Provided material Block Start
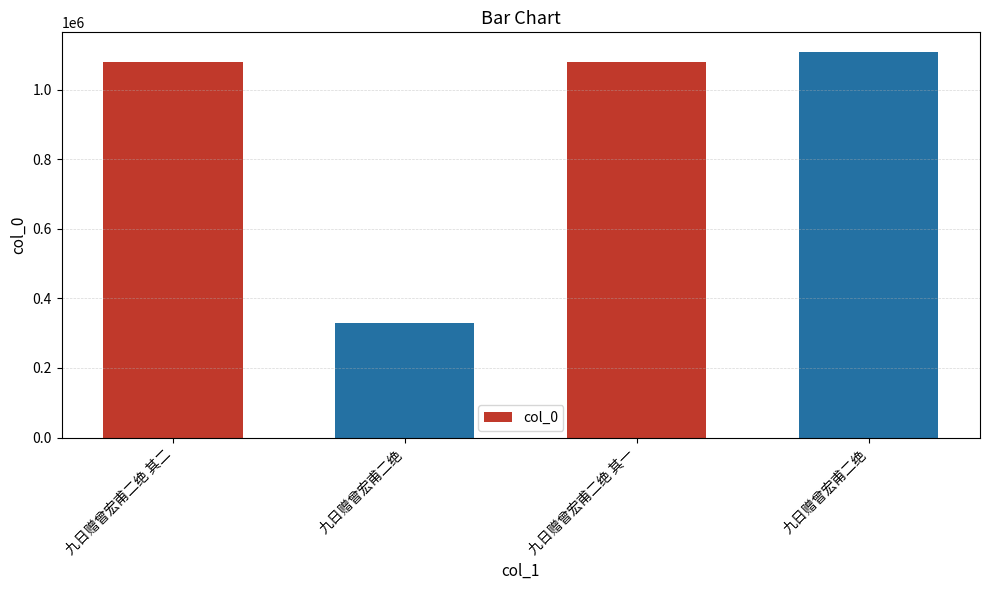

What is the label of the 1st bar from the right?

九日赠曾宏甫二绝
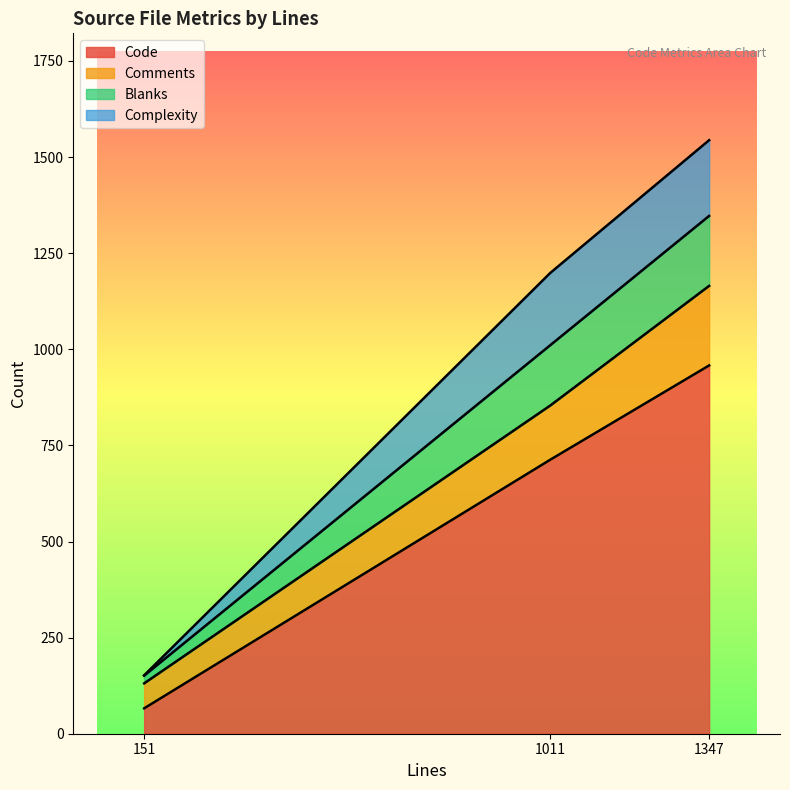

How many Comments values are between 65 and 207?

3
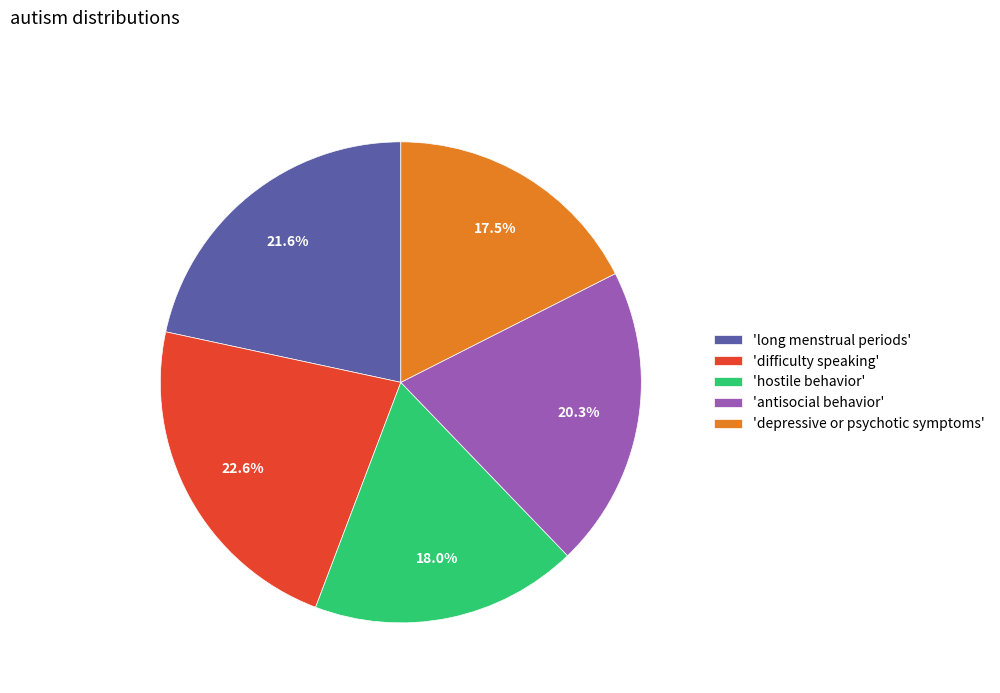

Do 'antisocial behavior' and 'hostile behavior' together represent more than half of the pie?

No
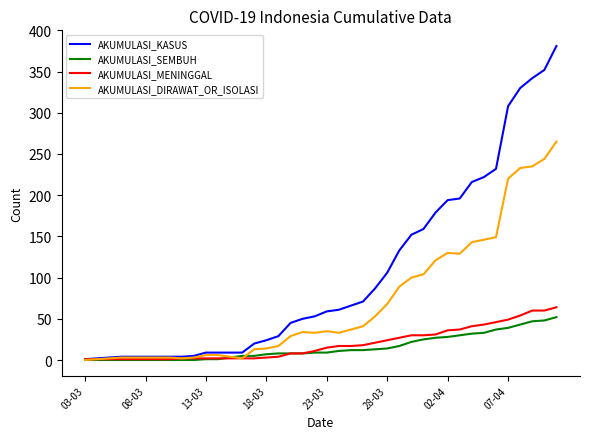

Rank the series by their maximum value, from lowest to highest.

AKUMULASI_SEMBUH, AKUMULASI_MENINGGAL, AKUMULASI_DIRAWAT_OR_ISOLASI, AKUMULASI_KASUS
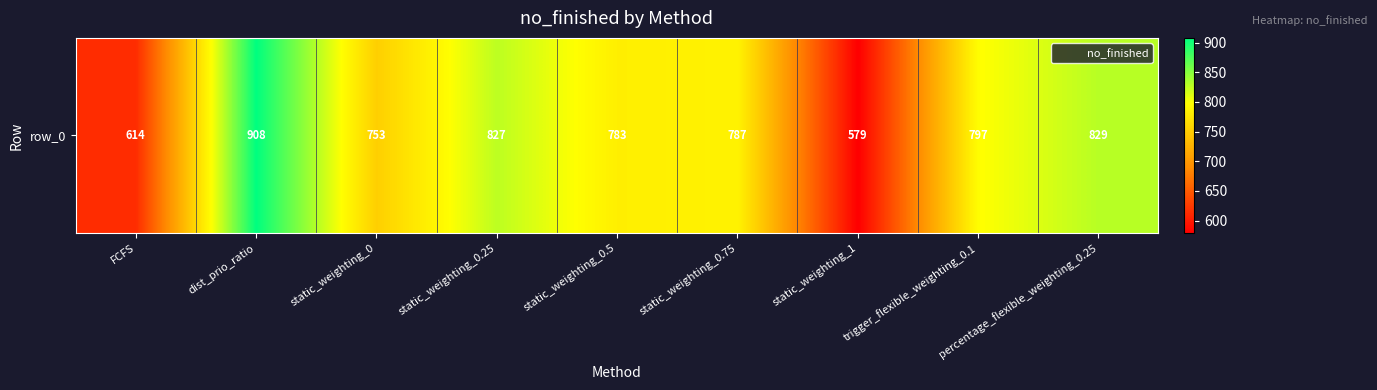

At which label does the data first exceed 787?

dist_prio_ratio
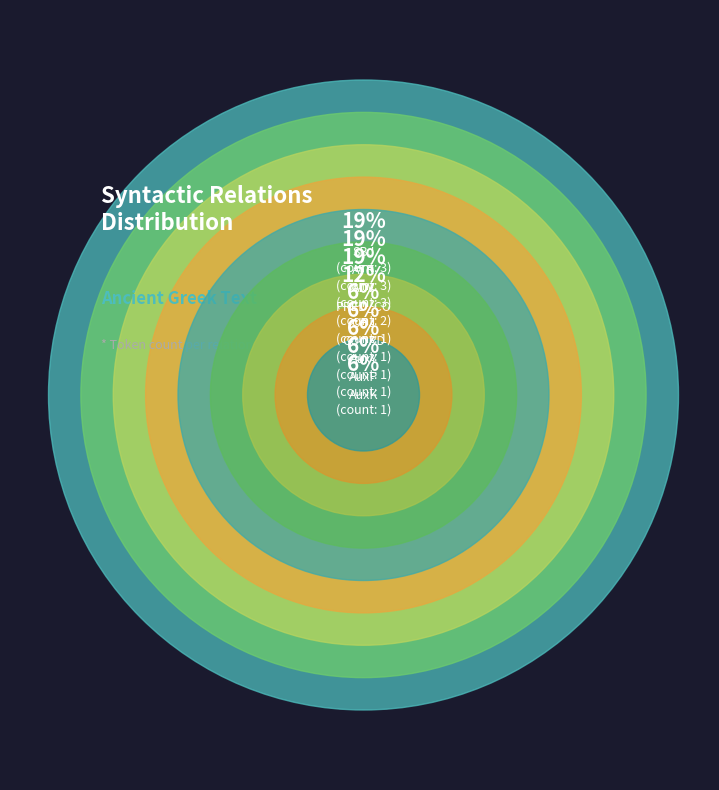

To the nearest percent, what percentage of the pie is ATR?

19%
Provided material Block End
## About this task
List each line of the data above that contains the word "from". Case counts.

## Exercise answer
What is the label of the 1st bar from the right?
Rank the series by their maximum value, from lowest to highest.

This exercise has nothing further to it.